Bemyfriends isn't (yet?) interested in such high-risk bets as investing directly in IP. But it still plans to profit from IP through other means – while building a portfolio of creators large enough to simplify audience management and hedge against any single creator's rise and fall in popularity. Because even Pop Mart's owner saw his fortune shrink significantly by autumn as the Labubu hype cooled.
The creator economy is already a massive market – estimated at $2–4.3 trillion globally depending on the source. The opportunity for anyone helping creators monetize is obvious.
But the important nuance is that the biggest money, as in every market, is made not in daily hustle but in building assets. Historically those assets were trademarks. Now they include IP rights – fictional characters in particular.
And there's a legal wrinkle worth knowing: in most legal systems, including the US, there's no standalone category for registering fictional characters. You can register a trademark associated with a product category, or file a copyright on the story in which the character appears. Whether a character constitutes protectable IP can only be determined by a court, relying on vaguely articulated precedents like "does the character have character?" and "is the character a story?" That makes registration and protection murky. But it also creates an opportunity for those who can navigate murky water.
The biggest trend: IP creation, protection, and monetization is becoming the most important component of the creator economy. Bemyfriends is building the "global infrastructure" for exactly that.
But the specific plays within this broad trend are enormously varied – from creating original fictional characters yourself, to building platforms and services that help others sell and protect their IP.
The AI Film Company ([related review](/review/hronika-revoljucij)), for instance, has tackled "IP protection in the AI era" with a focus on video. It developed a special format for storing and using video that automatically embeds information about who created each element – music, design, characters, and other objects included. The platform then monitors usage of videos in that format, collects fees automatically, and distributes them among rights holders according to preset rules.

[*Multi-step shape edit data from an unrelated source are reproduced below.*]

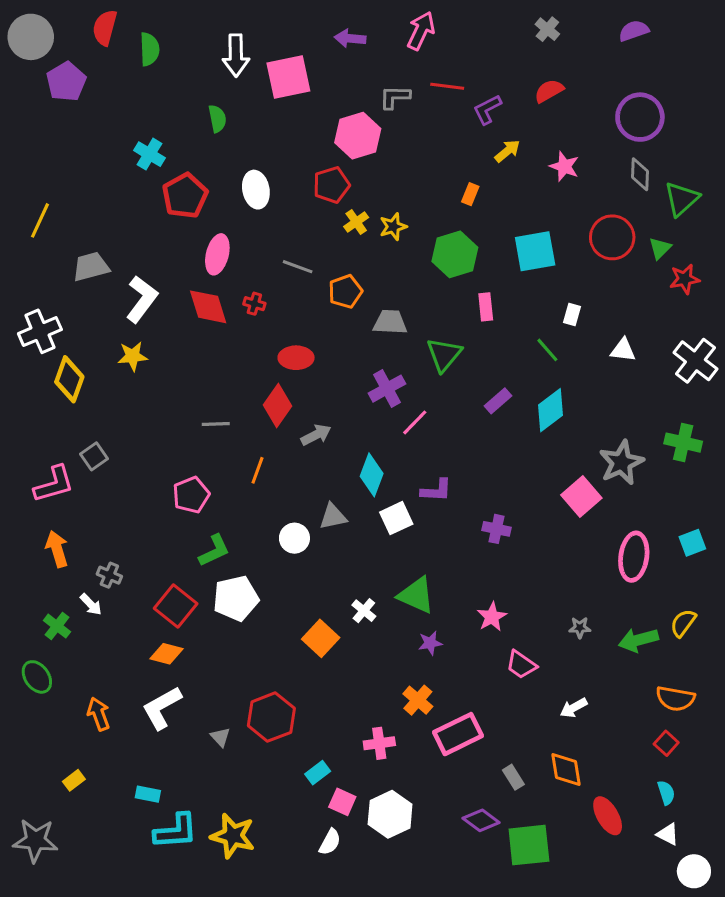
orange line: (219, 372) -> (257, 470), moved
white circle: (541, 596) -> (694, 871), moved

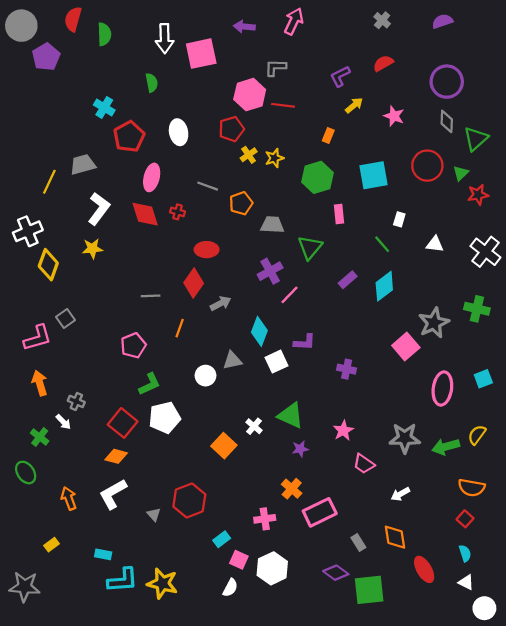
red line: (447, 86) -> (283, 105), moved
yellow line: (40, 220) -> (49, 182), moved
gray trapezoid: (91, 267) -> (83, 165), moved
gray star: (580, 628) -> (405, 438), size x2.0

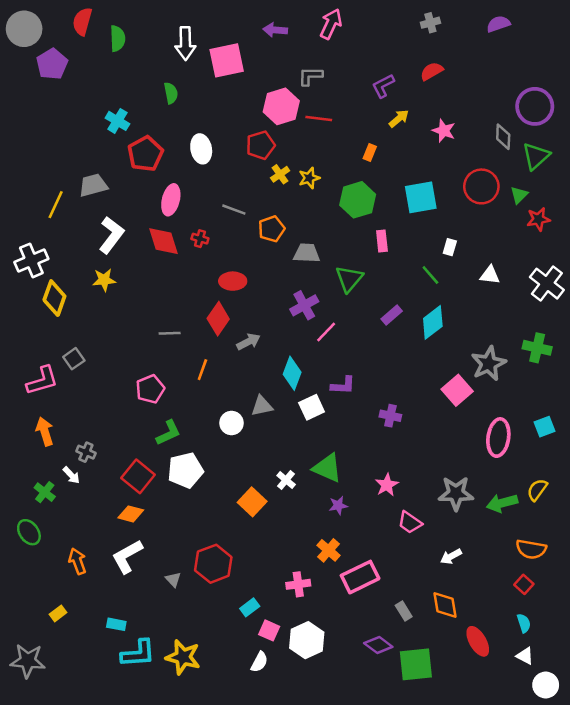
gray cross: (382, 20) -> (430, 23), turned 35
purple circle: (447, 82) -> (535, 106), moved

The possibilities here are genuinely vast. Especially because as AI video platforms proliferate, the number of active creators in the market will expand by orders of magnitude – and each one represents someone to build a business around.
The real market extends well beyond video. In any creative category where fan communities form – music, sports, gaming, independent comics – the same IP creation and monetization infrastructure is needed and largely unbuilt. The sharpest entry is the intersection of high creator volume and low existing IP infrastructure: the more creators in a niche and the more primitive their current monetization tools, the larger the gap.